=== YOUR GOAL ===
In the records that follow, find the line with "- XSS protection"; from there, retype every line exactly through the line with "- API response times", which also belongs to the answer.

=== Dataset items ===
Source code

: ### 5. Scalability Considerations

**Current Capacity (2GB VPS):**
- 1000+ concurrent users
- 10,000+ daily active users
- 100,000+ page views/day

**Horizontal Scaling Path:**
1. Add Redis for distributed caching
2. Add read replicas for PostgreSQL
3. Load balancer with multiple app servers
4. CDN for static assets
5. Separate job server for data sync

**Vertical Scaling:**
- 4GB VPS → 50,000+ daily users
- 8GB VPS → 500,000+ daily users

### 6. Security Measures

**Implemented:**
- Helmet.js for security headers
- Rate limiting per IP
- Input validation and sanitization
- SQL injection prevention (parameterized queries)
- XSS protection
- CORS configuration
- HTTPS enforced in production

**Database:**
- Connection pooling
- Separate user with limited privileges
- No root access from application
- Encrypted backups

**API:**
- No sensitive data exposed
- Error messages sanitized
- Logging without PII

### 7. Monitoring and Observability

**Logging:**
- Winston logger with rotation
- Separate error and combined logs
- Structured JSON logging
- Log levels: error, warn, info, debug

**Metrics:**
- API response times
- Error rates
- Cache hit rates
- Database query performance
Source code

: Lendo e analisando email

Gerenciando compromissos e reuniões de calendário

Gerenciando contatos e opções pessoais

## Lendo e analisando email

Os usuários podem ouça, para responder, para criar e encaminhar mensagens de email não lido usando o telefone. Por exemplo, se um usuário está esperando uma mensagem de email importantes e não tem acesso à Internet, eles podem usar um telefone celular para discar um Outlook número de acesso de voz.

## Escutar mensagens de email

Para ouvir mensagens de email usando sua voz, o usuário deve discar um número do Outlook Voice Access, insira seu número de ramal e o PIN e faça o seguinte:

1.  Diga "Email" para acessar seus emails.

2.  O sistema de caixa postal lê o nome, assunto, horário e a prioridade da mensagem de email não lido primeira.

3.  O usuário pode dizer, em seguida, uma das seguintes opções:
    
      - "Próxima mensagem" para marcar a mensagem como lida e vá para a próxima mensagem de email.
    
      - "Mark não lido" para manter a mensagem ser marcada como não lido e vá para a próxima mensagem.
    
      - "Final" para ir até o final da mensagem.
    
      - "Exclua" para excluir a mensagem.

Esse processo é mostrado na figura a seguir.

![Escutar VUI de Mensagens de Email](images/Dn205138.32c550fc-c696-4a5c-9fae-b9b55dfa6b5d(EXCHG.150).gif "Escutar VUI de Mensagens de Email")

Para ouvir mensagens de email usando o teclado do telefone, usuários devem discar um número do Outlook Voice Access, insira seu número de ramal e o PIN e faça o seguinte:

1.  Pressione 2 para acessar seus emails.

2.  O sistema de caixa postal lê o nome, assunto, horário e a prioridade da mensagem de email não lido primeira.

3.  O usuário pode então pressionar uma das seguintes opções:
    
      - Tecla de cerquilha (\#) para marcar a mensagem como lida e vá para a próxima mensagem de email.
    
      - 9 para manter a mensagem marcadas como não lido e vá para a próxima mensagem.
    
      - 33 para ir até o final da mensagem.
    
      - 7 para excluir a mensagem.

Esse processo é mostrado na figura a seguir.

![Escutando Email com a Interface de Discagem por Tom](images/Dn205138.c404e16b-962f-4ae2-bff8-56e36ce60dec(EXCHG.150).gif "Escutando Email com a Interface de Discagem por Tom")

=== EXERCISE RESULT ===
- XSS protection
- CORS configuration
- HTTPS enforced in production

**Database:**
- Connection pooling
- Separate user with limited privileges
- No root access from application
- Encrypted backups

**API:**
- No sensitive data exposed
- Error messages sanitized
- Logging without PII

### 7. Monitoring and Observability

**Logging:**
- Winston logger with rotation
- Separate error and combined logs
- Structured JSON logging
- Log levels: error, warn, info, debug

**Metrics:**
- API response times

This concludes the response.